L’operazione denominata “Pesce giallo” avviata dai carabinieri del comando provinciale si è conclusa nel novembre del 2019 con l’arresto di Andrea Cristini, Responsabile del “Front-office” dell’ufficio del catasto e dei due dipendenti Domenico Carnevale e Carlo Mastroianni. Nel corso delle indagini è emerso il malvezzo sistema di ottenere denaro e regali in cambio di «favori» nella pratiche catastali. 
A seguito di queste indagini ecco che sono spuntati i nomi di 20 geometri, 4 agenti immobiliari e 9 , tra consulenti e utenti che ora, appunto, sono finiti sotto inchiesta e per i quali si sono chiuse le indagini.
IL SISTEMA
Rilevante è la figura del funzionario Cristini. «Ai suoi interlocutori- si legge nella conclusione delle indagini- aveva fatto credere che le sue istanze avrebbero potuto essere trattate velocemente in cambio di denaro e regalie». Le somme variavano a seconda dell’importanza della pratica dalle 50 alle 100 euro. Ma nel corso dell’inchiesta sono stato coinvolti anche numerosi tecnici che, secondo gli inquirenti , non sarebbero state vittime, ma complici del funzionario e dei due dipendenti. Un comportamento che loro avevano sfruttato per ottenere ingiuste agevolazioni.
«FAI IL SERIO»
Per quanto riguarda la posizione di Domenico Carnevale emblematica quella frase intercettata e riportata nell’avviso di conclusione delle indagini rivolta al geometra Luciano D’Onorio: «Facciamo le persone serie e vedi quello che devi fare... Altrimenti la pratica non si conclude». Identica situazione per Mastroianni che - si legge ancora a pagina 26- «abusando della sua funzione ... a seguito di proposta da parte del geometra Cerro Pierluigi accettando la promessa di compensi in denaro da parte del medesimo, derogava al corretto iter procedurale previsto per il rilascio di certificati catastali procurava i detti atti certificati li portava fuori dell’ufficio e li consegnava al Cerro in un incontro concordato ad Isola del Liri». 

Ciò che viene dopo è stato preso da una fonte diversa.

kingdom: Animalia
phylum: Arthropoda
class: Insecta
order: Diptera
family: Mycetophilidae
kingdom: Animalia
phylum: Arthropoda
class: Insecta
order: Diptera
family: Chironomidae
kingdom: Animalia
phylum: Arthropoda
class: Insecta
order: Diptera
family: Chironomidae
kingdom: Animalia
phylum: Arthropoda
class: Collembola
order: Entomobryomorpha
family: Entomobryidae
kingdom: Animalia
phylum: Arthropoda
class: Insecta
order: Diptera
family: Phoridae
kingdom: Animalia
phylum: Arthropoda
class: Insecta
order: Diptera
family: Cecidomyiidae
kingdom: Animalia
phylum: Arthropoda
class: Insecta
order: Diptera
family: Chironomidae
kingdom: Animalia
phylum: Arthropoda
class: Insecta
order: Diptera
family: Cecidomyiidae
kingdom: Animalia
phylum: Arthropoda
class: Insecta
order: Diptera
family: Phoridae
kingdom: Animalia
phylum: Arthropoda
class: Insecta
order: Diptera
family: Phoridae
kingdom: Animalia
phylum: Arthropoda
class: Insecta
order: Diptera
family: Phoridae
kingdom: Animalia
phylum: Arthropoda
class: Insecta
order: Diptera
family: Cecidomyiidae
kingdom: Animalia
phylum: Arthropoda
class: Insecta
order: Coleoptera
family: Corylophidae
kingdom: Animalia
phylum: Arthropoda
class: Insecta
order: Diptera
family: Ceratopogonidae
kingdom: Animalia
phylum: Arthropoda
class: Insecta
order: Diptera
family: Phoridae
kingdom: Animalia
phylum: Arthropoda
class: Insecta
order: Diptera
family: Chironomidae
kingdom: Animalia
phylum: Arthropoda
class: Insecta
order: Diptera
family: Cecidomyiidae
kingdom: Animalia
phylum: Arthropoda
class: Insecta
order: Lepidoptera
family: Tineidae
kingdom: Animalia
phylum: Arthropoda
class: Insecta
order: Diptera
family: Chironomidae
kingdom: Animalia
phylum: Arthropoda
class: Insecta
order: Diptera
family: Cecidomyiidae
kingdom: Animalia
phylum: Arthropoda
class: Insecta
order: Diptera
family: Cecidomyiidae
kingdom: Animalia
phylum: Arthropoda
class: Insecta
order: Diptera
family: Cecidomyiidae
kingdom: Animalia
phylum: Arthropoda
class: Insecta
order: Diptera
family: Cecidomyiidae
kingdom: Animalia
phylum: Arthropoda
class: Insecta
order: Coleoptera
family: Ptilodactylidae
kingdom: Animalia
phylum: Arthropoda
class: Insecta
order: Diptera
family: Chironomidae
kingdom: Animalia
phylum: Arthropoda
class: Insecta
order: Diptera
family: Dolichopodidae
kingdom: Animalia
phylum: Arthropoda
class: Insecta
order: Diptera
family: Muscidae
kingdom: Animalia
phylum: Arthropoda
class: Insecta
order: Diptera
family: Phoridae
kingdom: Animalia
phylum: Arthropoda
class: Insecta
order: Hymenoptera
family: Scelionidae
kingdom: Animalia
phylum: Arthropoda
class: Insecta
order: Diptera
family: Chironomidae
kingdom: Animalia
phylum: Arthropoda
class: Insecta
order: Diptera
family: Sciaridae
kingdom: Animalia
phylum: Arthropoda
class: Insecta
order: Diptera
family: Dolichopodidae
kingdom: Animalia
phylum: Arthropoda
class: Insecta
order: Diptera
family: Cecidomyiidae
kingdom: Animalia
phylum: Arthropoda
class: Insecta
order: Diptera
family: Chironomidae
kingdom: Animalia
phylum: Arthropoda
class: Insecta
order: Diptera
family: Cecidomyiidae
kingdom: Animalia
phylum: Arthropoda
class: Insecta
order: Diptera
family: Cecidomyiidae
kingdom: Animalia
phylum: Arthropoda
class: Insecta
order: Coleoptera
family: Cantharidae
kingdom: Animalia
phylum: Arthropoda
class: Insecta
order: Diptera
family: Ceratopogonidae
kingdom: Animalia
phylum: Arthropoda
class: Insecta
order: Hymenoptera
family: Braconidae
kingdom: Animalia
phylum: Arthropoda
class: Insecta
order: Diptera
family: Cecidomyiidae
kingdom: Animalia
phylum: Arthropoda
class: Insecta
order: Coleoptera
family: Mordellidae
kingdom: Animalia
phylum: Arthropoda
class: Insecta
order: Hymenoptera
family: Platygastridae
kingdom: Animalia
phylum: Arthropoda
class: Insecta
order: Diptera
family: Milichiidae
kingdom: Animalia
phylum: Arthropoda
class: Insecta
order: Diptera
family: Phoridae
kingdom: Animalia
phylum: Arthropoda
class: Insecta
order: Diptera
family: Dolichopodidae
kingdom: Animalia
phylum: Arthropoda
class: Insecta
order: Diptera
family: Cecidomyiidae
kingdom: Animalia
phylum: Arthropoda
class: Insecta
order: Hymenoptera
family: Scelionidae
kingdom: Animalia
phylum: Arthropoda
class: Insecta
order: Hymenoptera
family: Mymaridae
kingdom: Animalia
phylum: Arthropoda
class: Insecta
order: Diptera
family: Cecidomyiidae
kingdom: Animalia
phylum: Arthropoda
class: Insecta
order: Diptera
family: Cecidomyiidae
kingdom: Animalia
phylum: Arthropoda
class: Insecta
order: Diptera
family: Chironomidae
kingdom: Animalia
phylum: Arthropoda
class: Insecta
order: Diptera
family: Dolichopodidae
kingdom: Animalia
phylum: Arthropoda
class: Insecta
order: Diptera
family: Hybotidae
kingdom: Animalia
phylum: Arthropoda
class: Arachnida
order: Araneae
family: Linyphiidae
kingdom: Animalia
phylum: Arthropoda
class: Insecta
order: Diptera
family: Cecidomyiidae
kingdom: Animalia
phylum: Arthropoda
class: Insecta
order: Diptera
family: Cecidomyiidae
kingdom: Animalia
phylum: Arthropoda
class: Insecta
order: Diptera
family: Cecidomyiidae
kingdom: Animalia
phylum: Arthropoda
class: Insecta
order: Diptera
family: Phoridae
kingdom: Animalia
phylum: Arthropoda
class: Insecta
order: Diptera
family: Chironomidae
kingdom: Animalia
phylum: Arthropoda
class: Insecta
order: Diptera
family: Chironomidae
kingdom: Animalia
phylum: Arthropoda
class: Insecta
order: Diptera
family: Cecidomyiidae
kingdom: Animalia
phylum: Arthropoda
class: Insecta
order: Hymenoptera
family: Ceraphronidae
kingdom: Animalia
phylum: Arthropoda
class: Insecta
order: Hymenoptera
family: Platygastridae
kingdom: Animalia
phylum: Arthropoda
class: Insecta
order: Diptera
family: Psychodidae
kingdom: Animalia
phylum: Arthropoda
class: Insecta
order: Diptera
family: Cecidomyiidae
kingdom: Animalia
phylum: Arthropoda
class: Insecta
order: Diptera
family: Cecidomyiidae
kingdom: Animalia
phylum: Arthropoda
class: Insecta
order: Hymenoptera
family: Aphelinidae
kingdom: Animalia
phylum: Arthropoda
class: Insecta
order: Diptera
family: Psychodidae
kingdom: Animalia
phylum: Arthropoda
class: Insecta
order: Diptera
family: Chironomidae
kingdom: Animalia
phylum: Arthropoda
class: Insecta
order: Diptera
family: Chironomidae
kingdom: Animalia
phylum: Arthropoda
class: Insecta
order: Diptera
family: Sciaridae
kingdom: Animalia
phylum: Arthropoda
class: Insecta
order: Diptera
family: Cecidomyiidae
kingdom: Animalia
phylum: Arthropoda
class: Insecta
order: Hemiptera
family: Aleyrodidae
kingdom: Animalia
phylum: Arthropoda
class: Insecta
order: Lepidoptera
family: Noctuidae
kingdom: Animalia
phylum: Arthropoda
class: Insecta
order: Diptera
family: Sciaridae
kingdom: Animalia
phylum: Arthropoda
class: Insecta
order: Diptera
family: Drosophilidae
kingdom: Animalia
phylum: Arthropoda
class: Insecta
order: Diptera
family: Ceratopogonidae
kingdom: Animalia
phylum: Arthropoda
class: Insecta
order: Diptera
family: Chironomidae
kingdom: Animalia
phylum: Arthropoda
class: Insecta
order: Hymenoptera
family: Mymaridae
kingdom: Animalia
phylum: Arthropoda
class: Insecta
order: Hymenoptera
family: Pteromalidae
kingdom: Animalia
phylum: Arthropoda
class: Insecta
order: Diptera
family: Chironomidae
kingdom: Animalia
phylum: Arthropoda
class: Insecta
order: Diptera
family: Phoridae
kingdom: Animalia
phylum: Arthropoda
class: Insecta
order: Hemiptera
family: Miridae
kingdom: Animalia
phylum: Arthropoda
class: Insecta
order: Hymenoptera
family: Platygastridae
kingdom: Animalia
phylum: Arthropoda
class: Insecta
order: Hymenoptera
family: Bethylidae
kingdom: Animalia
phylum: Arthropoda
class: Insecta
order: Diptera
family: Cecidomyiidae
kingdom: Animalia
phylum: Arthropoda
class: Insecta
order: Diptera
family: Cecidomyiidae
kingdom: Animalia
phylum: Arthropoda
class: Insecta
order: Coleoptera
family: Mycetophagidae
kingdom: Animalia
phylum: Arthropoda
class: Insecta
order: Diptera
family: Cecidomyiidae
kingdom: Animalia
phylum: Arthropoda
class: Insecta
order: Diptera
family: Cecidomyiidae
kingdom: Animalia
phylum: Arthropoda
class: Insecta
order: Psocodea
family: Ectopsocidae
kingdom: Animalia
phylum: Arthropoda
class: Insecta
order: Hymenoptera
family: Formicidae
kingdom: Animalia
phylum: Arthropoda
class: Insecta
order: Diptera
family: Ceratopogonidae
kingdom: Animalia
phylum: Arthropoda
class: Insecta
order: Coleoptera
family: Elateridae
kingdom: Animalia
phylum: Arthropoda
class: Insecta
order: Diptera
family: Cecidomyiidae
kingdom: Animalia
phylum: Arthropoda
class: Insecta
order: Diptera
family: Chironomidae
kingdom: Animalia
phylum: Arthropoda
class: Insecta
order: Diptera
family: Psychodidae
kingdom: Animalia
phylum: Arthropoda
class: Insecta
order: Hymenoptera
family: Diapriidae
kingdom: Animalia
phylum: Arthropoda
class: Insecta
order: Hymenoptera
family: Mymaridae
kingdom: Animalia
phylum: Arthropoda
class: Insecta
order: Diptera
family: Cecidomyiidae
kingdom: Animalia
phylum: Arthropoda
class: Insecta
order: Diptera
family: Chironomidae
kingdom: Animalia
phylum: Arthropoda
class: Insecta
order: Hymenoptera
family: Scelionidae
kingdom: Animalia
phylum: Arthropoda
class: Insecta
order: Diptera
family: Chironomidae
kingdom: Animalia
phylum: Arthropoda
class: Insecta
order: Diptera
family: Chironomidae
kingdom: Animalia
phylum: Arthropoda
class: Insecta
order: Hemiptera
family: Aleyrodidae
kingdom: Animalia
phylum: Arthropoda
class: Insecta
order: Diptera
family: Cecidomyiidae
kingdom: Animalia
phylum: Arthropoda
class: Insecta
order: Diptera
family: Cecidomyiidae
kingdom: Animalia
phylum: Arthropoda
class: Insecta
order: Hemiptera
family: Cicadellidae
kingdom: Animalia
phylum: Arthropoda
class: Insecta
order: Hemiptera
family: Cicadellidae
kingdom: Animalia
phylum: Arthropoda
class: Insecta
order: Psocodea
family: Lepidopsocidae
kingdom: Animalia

E poi c’è Mario Giannitelli che «approfittando di un incontro occasionale con Cirelli Domenico che si era recato all’ufficio del Catasto per cercare di risolvere una problematica relativa all’abitazione dei suoi genitori, avendo il Cirelli a lui riferito che stava cercando di essere assunto presso la Fiat di Piedimonte San Germano si rappresentava al Cirelli come sindacalista che, per le sue relazioni e dietro compenso di denaro, poteva favorire quella assunzione e si faceva dare immediatamente la somma di euro 500».